● **Aim of the exercise**: Copy out everything from the start of the listing down to the line containing "Hedge Cambial", renaming "Contas Internacionais" as "Contas no Exterior" and keeping the rest unchanged.

● **Material to process**:
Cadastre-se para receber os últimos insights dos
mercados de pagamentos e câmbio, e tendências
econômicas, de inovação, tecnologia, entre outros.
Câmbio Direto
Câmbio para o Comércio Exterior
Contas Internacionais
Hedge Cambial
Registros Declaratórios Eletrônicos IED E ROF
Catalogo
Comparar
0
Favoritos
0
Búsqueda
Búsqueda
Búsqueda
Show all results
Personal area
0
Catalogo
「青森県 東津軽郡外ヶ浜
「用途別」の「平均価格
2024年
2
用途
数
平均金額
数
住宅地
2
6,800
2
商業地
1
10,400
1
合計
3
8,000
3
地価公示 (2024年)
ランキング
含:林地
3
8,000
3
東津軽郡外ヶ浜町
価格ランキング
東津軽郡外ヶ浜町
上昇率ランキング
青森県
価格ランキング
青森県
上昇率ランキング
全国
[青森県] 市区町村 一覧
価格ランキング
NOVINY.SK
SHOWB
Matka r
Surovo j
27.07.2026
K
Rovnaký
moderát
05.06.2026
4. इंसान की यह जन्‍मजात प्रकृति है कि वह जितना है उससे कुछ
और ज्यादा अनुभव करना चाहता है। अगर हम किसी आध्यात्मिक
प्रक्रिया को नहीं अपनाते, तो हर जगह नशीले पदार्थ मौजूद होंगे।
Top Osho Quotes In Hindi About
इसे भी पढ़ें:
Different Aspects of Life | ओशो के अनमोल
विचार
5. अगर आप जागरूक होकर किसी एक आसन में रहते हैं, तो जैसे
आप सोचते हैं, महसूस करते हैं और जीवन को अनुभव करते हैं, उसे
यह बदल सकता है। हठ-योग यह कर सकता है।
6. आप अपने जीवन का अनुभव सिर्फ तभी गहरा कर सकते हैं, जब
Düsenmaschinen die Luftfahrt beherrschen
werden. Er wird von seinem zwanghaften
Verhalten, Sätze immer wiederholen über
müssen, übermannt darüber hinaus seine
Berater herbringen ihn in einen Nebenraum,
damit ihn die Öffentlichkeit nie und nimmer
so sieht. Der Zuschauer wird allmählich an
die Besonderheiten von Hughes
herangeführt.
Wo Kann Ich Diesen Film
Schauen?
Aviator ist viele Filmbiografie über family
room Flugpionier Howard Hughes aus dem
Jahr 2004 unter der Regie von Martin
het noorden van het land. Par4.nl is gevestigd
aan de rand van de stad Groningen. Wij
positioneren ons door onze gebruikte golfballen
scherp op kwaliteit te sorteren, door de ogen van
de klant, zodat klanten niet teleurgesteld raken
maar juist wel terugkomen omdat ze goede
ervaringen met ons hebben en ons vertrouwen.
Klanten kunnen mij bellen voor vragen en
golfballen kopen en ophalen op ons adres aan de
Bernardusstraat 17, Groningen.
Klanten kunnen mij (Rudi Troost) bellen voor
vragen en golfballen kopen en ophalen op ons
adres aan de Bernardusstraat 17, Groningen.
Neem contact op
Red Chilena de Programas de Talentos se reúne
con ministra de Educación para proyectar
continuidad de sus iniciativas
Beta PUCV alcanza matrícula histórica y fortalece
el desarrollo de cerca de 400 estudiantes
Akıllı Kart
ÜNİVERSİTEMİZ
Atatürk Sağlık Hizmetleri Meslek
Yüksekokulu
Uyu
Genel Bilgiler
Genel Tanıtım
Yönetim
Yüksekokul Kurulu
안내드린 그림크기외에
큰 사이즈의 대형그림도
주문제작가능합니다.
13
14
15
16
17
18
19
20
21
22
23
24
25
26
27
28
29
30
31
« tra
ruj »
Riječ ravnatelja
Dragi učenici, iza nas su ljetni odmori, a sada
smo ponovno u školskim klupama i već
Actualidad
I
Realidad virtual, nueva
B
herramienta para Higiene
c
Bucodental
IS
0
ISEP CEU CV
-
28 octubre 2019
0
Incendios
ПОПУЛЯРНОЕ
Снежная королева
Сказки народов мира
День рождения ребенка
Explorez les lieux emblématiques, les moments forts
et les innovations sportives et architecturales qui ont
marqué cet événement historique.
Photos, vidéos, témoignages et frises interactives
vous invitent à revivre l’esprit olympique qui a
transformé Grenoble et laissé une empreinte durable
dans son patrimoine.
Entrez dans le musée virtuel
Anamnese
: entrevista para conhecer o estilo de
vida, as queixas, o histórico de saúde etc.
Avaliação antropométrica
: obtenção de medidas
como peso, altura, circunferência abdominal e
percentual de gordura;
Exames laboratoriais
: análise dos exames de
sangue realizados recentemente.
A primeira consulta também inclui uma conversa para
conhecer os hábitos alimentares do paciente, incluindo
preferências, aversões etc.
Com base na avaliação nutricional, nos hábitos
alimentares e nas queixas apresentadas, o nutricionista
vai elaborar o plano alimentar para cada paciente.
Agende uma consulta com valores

● **Solution to this task**:
Cadastre-se para receber os últimos insights dos
mercados de pagamentos e câmbio, e tendências
econômicas, de inovação, tecnologia, entre outros.
Câmbio Direto
Câmbio para o Comércio Exterior
Contas no Exterior
Hedge Cambial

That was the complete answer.